Abstract

Waveforms of body and surface waves for six moderately large north eastern North American earthquakes are analyzed for source information. The earthquakes studied are the 1925 Charlevoix, Quebec, earthquake (MS ≃ 6.4), the 1935 Timiskaming, Quebec, earthquake (MS ≃ 6.0), the 1939 Charlevoix, Quebec, earthquake (mb ≃ 5.4), the 1940 Ossipee, New Hampshire, earthquakes (ML ≃ 5.3 and 5.1), and the 1944 Cornwall, Ontario‐Massena, New York, earthquake (M ≃ 5.1). The focal depths for all of the earthquakes for which determinations could be made (1925, 1935, 1939, and December 20, 1940) were about 8 to 10 km. The waveforms of the 1925, 1935, 1939, and 1940 events are consistent with thrust mechanisms, although there is some ambiguity in the strike direction for each of the events. The favored focal mechanism for the 1925 and 1939 events had northeast‐southwest nodal planes. For the 1935 event the available data suggest that the earthquake occurred on a northwest‐southeast oriented fault plane. The strike of the nodal planes for the December 20, 1940, event is quite uncertain, but a north‐south orientation is preferred. No body waves that could be modeled were collected for the December 24, 1940, or 1944 events. The stress drops for the events scatter widely but are comparable to those from other intraplate earthquakes.
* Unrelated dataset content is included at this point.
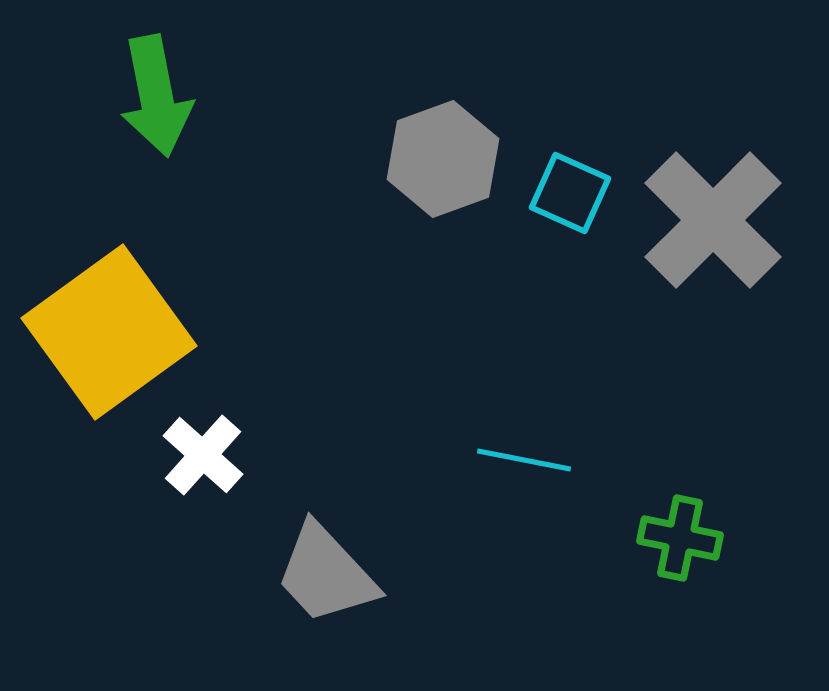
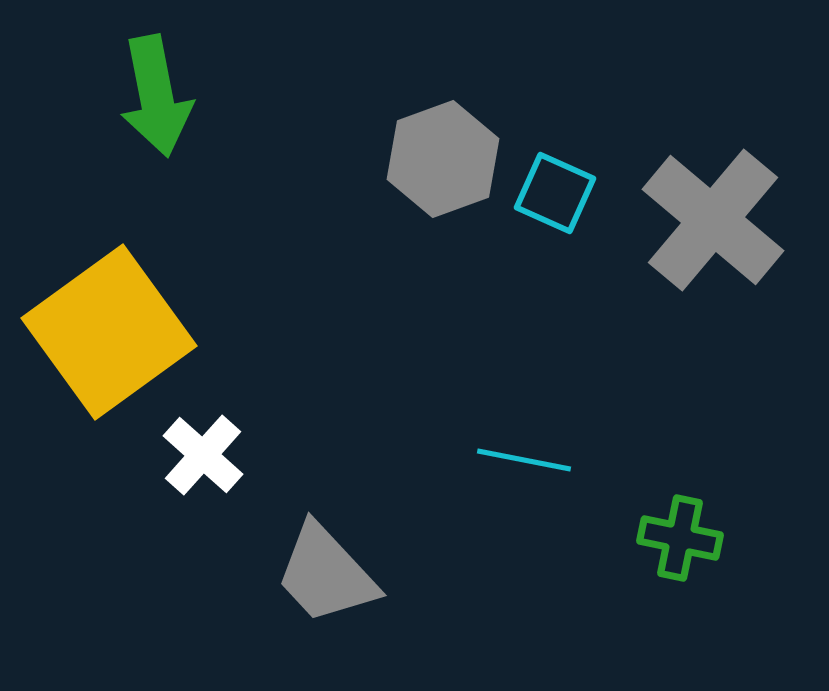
cyan square: moved 15 px left
gray cross: rotated 5 degrees counterclockwise
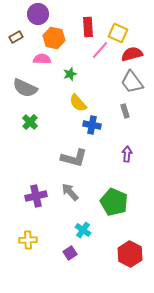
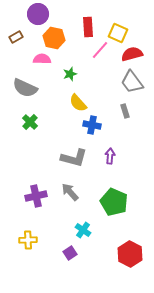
purple arrow: moved 17 px left, 2 px down
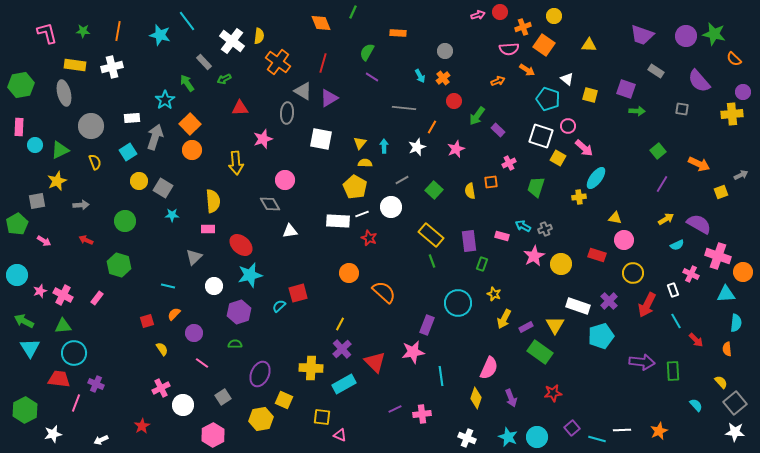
There is a difference in source complexity from event to event, with the December 20, 1940, event having had one simple source, while the 1935 shock had three separate energy releases. The source time functions found for the 1935, 1939, and December 20, 1940, earthquakes from the short‐period teleseismic body waves resemble those for some shocks from California. The focal mechanisms found here suggest that the minimum principal deviatoric stress is vertical and that the horizontal principal deviatoric stresses, both compressional, are controlled primarily by plate‐driving forces.